* OEFENTEKST:
Roofs 2013-08-08 Vrolijke chaos
Coen van der Kooij, technisch directeur van Wédéflex, was lange tijd redactiemedewerker van respectievelijk DIM, Roofing Holland en Roofs. “Het was een dynamische tijd, de markt zoals we die nu kennen werd door een aantal kleurrijke figuren gestalte gegeven.”
In 1986 ging Coen van der Kooij aan de slag bij Bouwcentrum, afdeling daken. Hij kwam onder de hoede van Johan Toes en Luud du Puy. “Deze mannen beschouwde ik als mijn mentoren, ik heb een hoop van ze geleerd,” aldus Van der Kooij. “Johan Toes was een man van de praktijk en had een enorme hoeveelheid praktische kennis van het dak. Luud du Puy was de theoreticus, zijn kennis was ook fabelachtig. Du Puy heeft me leren schrijven. Als ik een artikel bij hem inleverde, en ik dacht zelf dat het een goed artikel was geworden, dan kreeg ik het niet zelden helemaal in het rood terug, vol opmerkingen en verbeteringen.” Van der Kooij heeft tot 2003 deel uitgemaakt van het redactieteam van Roofs.

* GEGEVENS:
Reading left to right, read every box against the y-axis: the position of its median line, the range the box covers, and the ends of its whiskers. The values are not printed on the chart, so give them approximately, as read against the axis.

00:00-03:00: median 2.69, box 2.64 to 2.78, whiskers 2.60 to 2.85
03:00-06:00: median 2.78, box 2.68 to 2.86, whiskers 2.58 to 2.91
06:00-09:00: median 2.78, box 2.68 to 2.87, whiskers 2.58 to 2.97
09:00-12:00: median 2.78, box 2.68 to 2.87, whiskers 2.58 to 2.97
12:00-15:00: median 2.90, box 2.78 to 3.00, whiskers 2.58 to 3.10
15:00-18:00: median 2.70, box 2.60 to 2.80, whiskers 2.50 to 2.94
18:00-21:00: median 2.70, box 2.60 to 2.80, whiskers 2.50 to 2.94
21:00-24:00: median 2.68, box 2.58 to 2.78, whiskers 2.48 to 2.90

* OPDRACHTEN:
• a. Herhaal woord voor woord een stuk uit de oefentekst: begin bij de woorden "In 1986 ging" en stop na "redactieteam van Roofs.".
• b. In welk jaar ging Coen van der Kooij volgens de oefentekst aan de slag bij Bouwcentrum?

* ANTWOORDEN:
• a.
In 1986 ging Coen van der Kooij aan de slag bij Bouwcentrum, afdeling daken. Hij kwam onder de hoede van Johan Toes en Luud du Puy. “Deze mannen beschouwde ik als mijn mentoren, ik heb een hoop van ze geleerd,” aldus Van der Kooij. “Johan Toes was een man van de praktijk en had een enorme hoeveelheid praktische kennis van het dak. Luud du Puy was de theoreticus, zijn kennis was ook fabelachtig. Du Puy heeft me leren schrijven. Als ik een artikel bij hem inleverde, en ik dacht zelf dat het een goed artikel was geworden, dan kreeg ik het niet zelden helemaal in het rood terug, vol opmerkingen en verbeteringen.” Van der Kooij heeft tot 2003 deel uitgemaakt van het redactieteam van Roofs.

• b. In 1986.